◆ WHAT YOU SHOULD DO: Give the number of lines in the data below that contain "Example", and only that number.

- - -

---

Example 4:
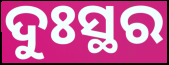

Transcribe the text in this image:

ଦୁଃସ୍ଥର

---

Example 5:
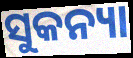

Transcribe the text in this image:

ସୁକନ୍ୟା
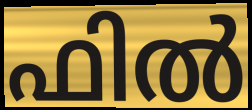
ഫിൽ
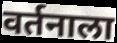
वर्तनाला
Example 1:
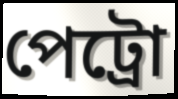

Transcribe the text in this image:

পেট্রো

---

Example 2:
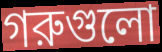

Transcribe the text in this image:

- - -

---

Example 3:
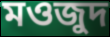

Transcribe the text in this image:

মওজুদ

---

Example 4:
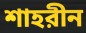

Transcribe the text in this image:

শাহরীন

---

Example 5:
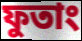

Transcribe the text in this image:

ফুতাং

- - -

◆ ANSWER SPACE: 7